Wed Apr 30, 2014 at 8:14 am

By Lawrence A. Johnson

Charles Ives and his wife Harmony Twitchell.
Charles Ives and his wife Harmony Twitchell.

The Chicago Symphony Orchestra’s final “Beyond the Score” presentation of the season concentrated on Charles Ives’ Symphony No. 2 and offered a model of its kind: intelligently planned, scrupulously researched and musically impeccable, showing a deft blend of the theatrical and historical.

Presented Sunday afternoon at Symphony Center, creative director Gerard McBurney fashioned a show (“Things Our Fathers Loved”) with the elderly Ives and his wife reminiscing about his career, the texts drawn largely from the composer’s own writings and letters. Archival recordings of Ives singing and playing the piano provided further interest.

Roger Mueller captured the blustery, at times irascible composer characterfully, though he would have been even more effective had he varied his volume more artfully. With the (fitfully overloud) amplification, there’s no need to shout. Jill Shellabarger was his sympathetic, and, it seems, long-suffering wife Harmony, whose quiet support made effective contrast.

The most rewarding element was the deft transitioning between the multiplicity of influences that found their way into Ives’ Second Symphony and the relevant sections of the work.
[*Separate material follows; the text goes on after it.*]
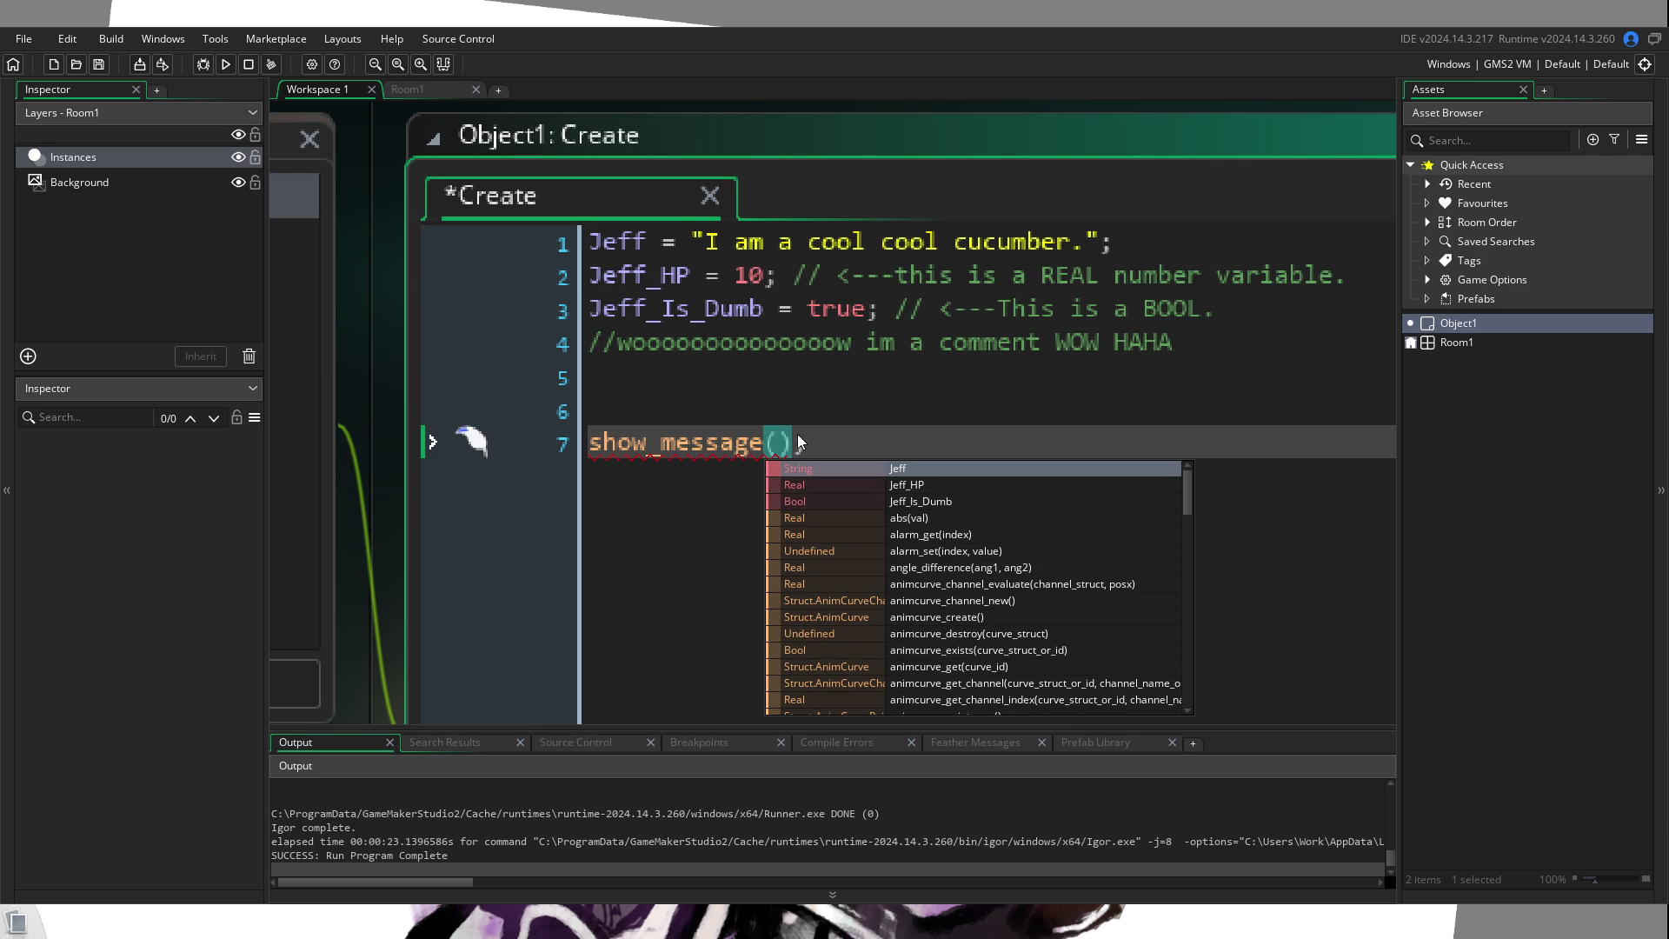
text(Jeff)
key(End)
key(Return)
A fine vocal quartet drawn from the CSO Chorus (Cari Plachy, Rebecca Berger, Nicholas Falco and Bill McMurray) and keyboardist John Goodwin performed snatches of hymns, patriotic songs and piano works, along with portions of Bach and (from the orchestra) Brahms, all of which made their way into the Second Symphony.

As significant and enjoyable as Ives’ symphony is, it’s a bit jarring to realize that virtually every theme in it came from other sources, many of them published and/or copyrighted works. One recalls Stravinsky’s line about Benjamin Britten: “He’s not a composer, he’s a kleptomaniac.”

Conductor Mark Elder, who provided an insightful introduction to Thursday’s performance, left the speaking to the actors and the music on Sunday, providing seamless segues into the orchestra playing. Mike Tutaj’s well-chosen projections added a visual Americana element to the historic background.

After intermission Elder led another vital and rousing account of Ives’ symphony, which was tighter and more cohesive then Thursday night, the quotes and brassy climaxes punched out with huge panache.

Posted in Performances

One Response to “CSO’s “Beyond the Score” offers insightful look at Charles Ives”

  1. Posted May 01, 2014 at 9:52 pm by Joe

    Odd that Stravinsky would call Britten a kleptomaniac. Every theme in Petrushka and rite of Spring was borrowed. If Igor can do it, so can Charlie. It’s a nonissue.